A questão da soberania é controversa porque a impossibilidade de defesa de um Estado, diante de um agressor nuclearmente armado, reduz, substancialmente, o espaço de atuação de um país. Desde os ataques nucleares a Hiroshima e Nagasaki, em 1945, o conceito de soberania – fora dos países nuclearmente armados – passou a ser limitado em sua profundidade e alcance. A Guerra da Ucrânia é um exemplo claro desta realidade.

Assim, notamos que muito daquilo que cremos como princípios basilares da sociedade ocidental, de fato, existem mais como ideário do que como realidade efetiva. A Internet e a globalização abriram flancos enormes nestas limitações impostas pelas sociedades, estados e igrejas. Num simples aparelho como um smartphone ou computador tem-se acesso a um mundo de informações, produtos e ideias. Caberá sempre ao indivíduo saber selecionar aquilo que pretende no seu uso dos instrumentos disponibilizados.

A luta travada contra o aumento destas liberdades e conceitos constitui uma preocupação enorme para todos os grupos atingidos.
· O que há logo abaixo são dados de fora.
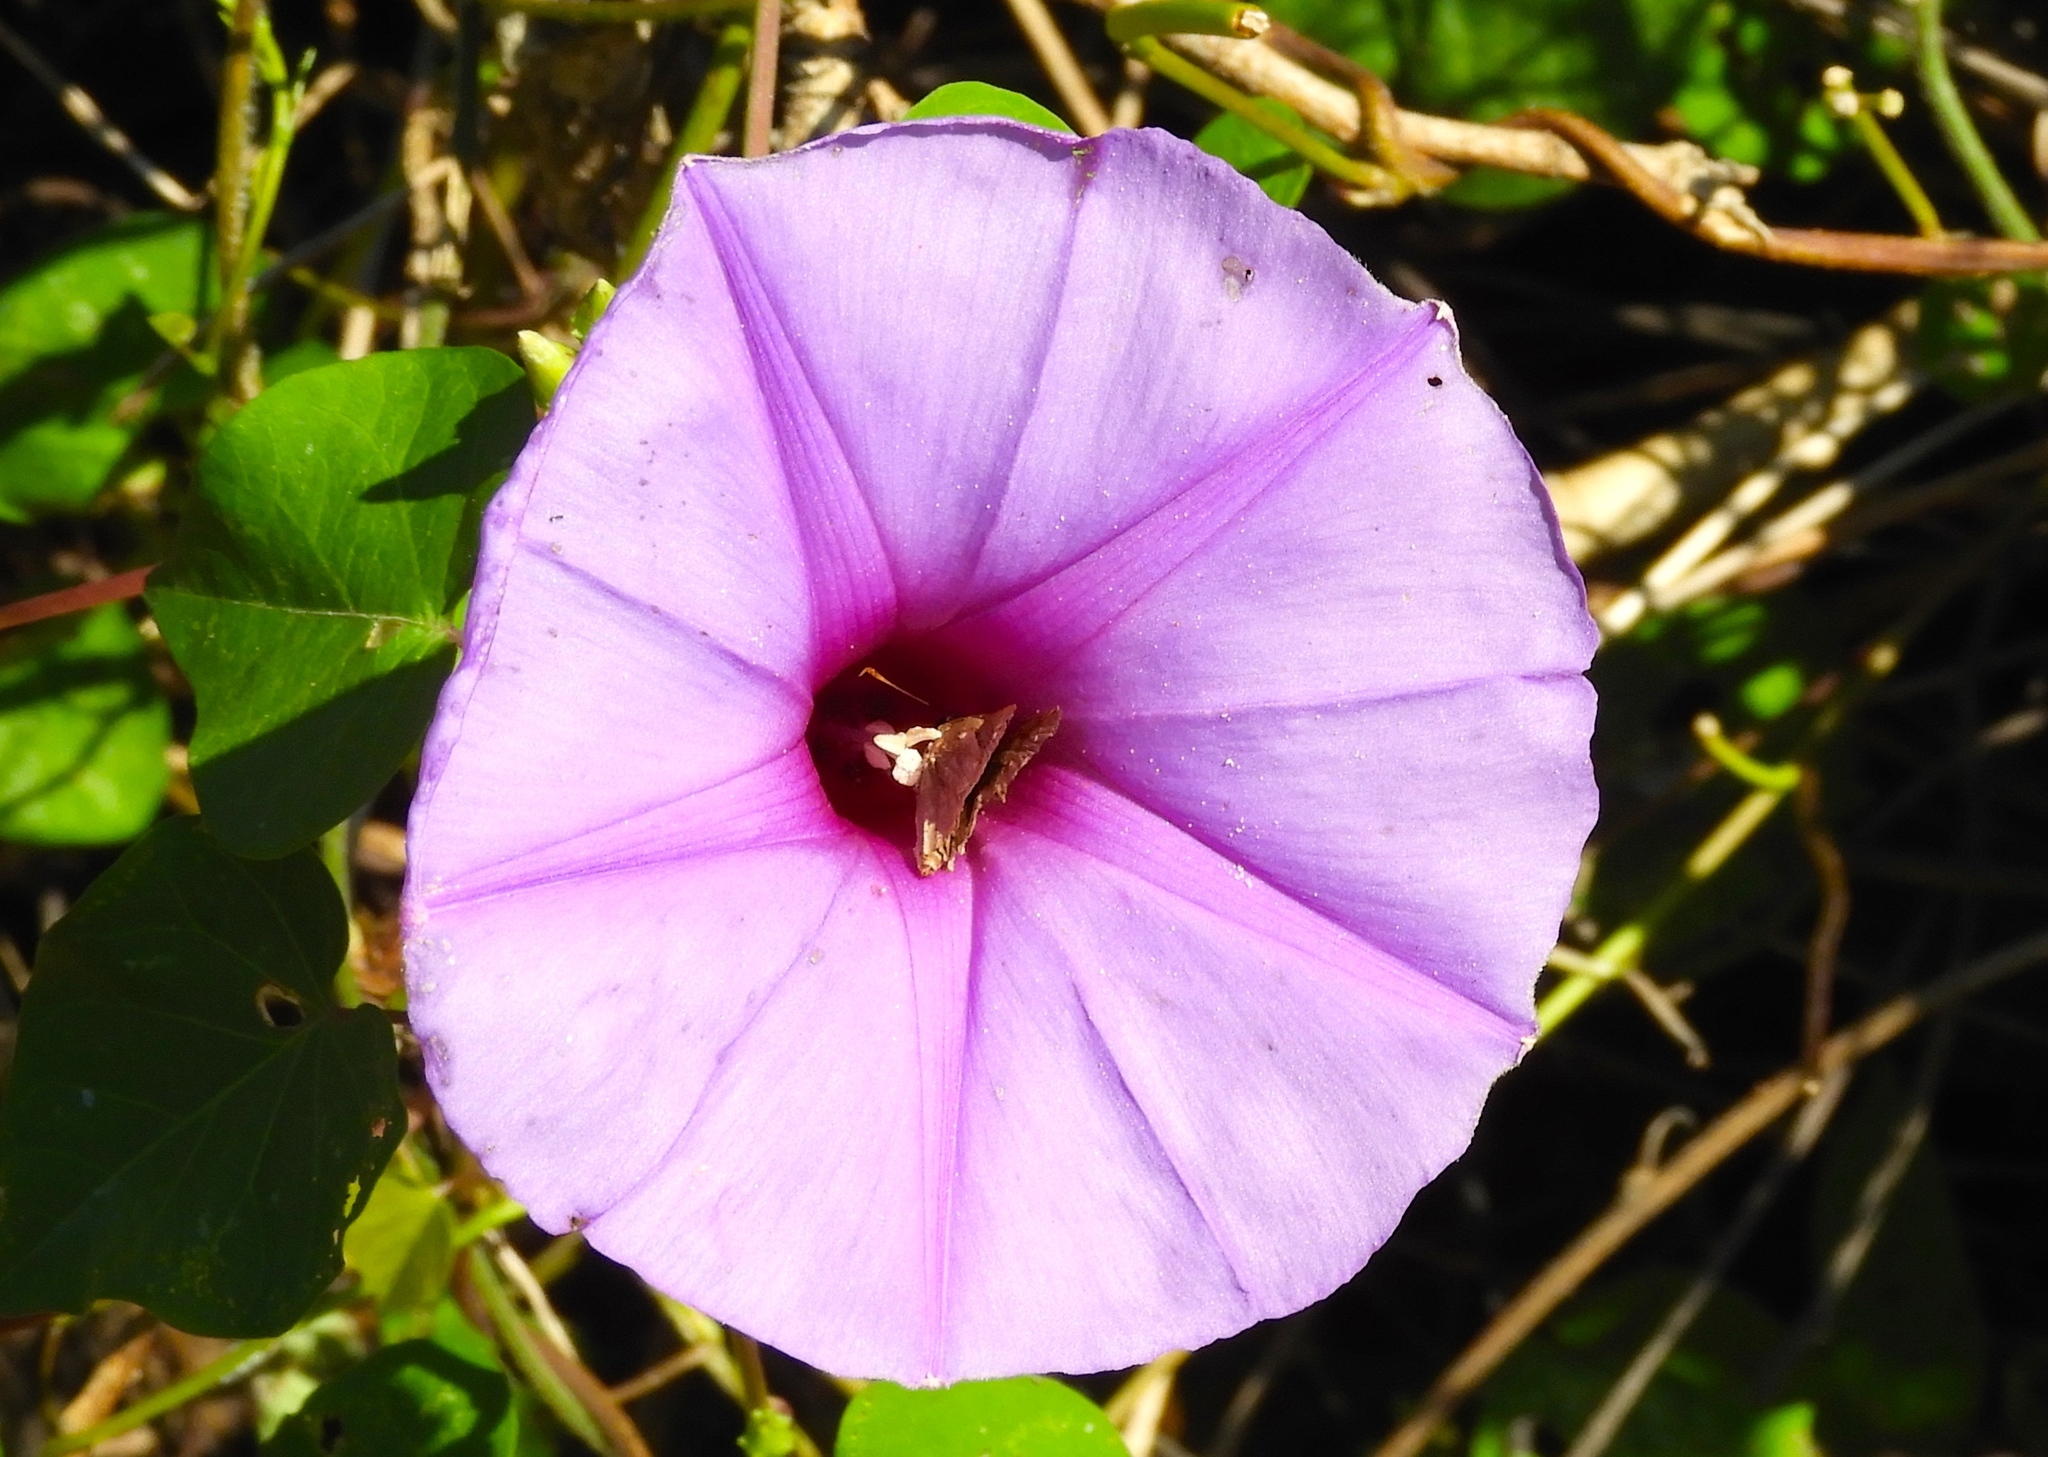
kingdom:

Temos observado várias tentativas para limitar e tributar ao máximo o comércio eletrônico, bloquear criptomoedas, processos contra liberdade de expressão e perseguição à imprensa que verdadeiramente busca a informação e não atua como plataforma de divulgação de conteúdo político. Mais do que nunca, o cerco à globalização, com empresários vulneráveis e desacostumados com a competição e Estados amedrontados pela opinião pública, tem crescido.
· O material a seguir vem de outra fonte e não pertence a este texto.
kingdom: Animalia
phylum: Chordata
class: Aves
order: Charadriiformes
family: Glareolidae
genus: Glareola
A ascensão de novas potências econômicas e militares também constitui um elemento de preocupação. Muitas se beneficiaram, particularmente, dos efeitos positivos da globalização que permitiu o acesso a mercados anteriormente remotos. A globalização facilitou, de modo real e intenso, a troca de experiências e de boas práticas, com uma melhoria substancial da qualidade e da equalização do acesso. Bens que no passado eram restritos a poucos, podem, atualmente, ter um alcance maior de consumidores globalmente. Os ganhos de escala que a globalização proporcionou tornaram o mundo mais integrado e, de alguma forma, mais sujeito à cooperação. Infelizmente, ainda perduram os maus hábitos das alianças entre governos e das supostas superioridades étnicas para que a humanidade consiga compreender o seu destino compartilhado neste condomínio chamado Terra.

O fato é que a globalização alterou profundamente as estruturas sociais, políticas e econômicas. O alcance das coisas mudou. Recordo-me quando a primeira guerra do Iraque ocorreu porque foi a primeira vez que um combate bélico estava sendo transmitido ao vivo. Ainda que restrito àqueles que tinham acesso à televisão a cabo, muitos puderam acompanhar os desdobramentos daquela guerra. Atualmente, no entanto, a situação é ainda mais intensa: a Guerra da Ucrânia é a primeira  acompanhada, de modo instântaneo, globalmente. Todos têm acesso àquilo que está ocorrendo neste difícil momento da história global. Ter informação é bom porque impede que maiores atrocidades venham a ser cometidas em nossa vila global interdependente.

O mundo mudou muito nas últimas décadas. Querer controlar estas novas realidades é quase impossível. A globalização segue adiante e assim deve ser para que possamos alcançar ainda maiores benefícios e novos voos. A globalização ofereceu à humanidade um nível elevado de prosperidade e novos e imediatos avanços. Não podemos retroceder  pelas turbulências enfrentadas no trajeto. O grande General de Gaulle, que presidiu a França de 1958 a 1969, afirmou, certa vez:

“É preciso ser rápido e saber adaptar-se; do contrário, toda estratégia é inútil. O desafio não é a globalização, mas sim a adaptação a tudo o que ela implica.